Last week’s G20 meeting got all of the attention from investors and the media. Well, actually it was the meeting between President Trump and President Xi that got all of the attention. The two leaders did agree to a truce in the tariffs, and that was a positive step, but it certainly didn’t mark the end of the trade war.
While everyone’s attention was on the G20 meeting, OPEC had a meeting of its own, and there has been little to no attention devoted to that meeting. What came out of the meeting on July 1 was an agreement by participating countries to keep production cuts in place until 2020. The cuts are an effort to keep oil prices from collapsing, but even after the meeting the price of oil hasn’t been able to move up.
Looking at the daily chart of West Texas Intermediate Crude (WTIC), the price was unable to move back above its 50-day moving average. The price jumped in the second half of June, but that was due primarily to the expectations that the Fed would make an interest rate cut in July. Oil and the U.S. dollar have an inverse relationship, and when the Fed came out with a more dovish stance, the dollar fell, and oil prices rose—as did gold prices.
The jump in oil prices was also fueled by increasing tensions between the U.S. and Iran. Those tensions seem to have toned down a little in the last few weeks, but could increase again at any point in time.

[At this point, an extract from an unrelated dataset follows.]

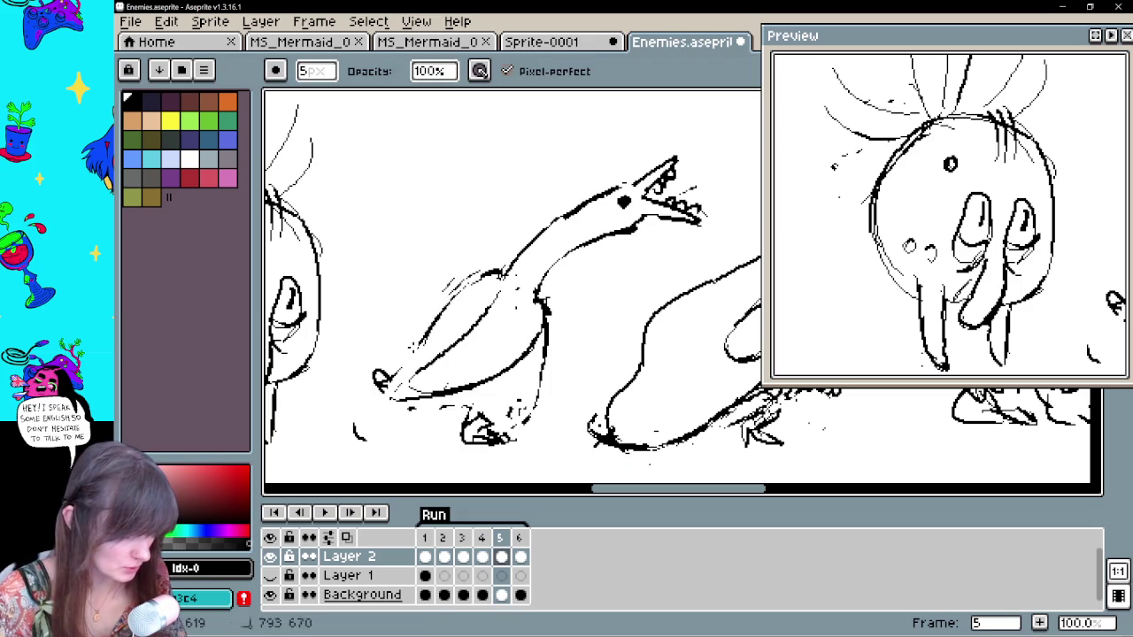
key(b)
drag(493, 270, 409, 370)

Looking at the weekly chart of WTIC, we see that there is a lot of technical congestion in the $60 area. The 13-week (close to the 50-day) is at $59.20 while the 52-week moving average is at $60.35. It is going to take a strong move for the price to break through all of that resistance.
Looking at the sentiment toward oil, the large speculator group has been growing more bullish as a whole, but not in a big move. If we look at the Commitment of Traders report below, large speculators are net long over 378K contracts and the net long position has increased in the last few weeks.
What is kind of odd is that if we look at the table at the bottom, the group has been decreasing the number of contracts held long and the number of contracts held short as well. The number of contracts held short just happens to have dropped faster, and thus the net position has increased.
What this suggests to me is that large speculators aren’t exactly confident that oil is going to continue the rally from June. If the group was at or close to a bearish level, I would feel more confident in an oil rally.
Large speculators haven’t been net short oil since October 2008, so it isn’t very often that we see a net short position. If the net long position falls under 300K contracts, that could be enough of a “bearish” posture to help oil prices—from a contrarian viewpoint.
We saw the net long position fall under 300K at the end of December and early January before oil rallied. The group also held less than 300K contracts net long in early 2016 when that rallied started.
While I am not expecting WTIC to move through the $60 level anytime soon, I would suggest that investors watch the Commitment of Traders report and should the net position drop below 300K, we may get a bounce back rally. If the dollar does happen to fall after the July Fed meeting, a combination of a weaker dollar and large speculators being less enthusiastic could be enough to push oil through the $60 mark.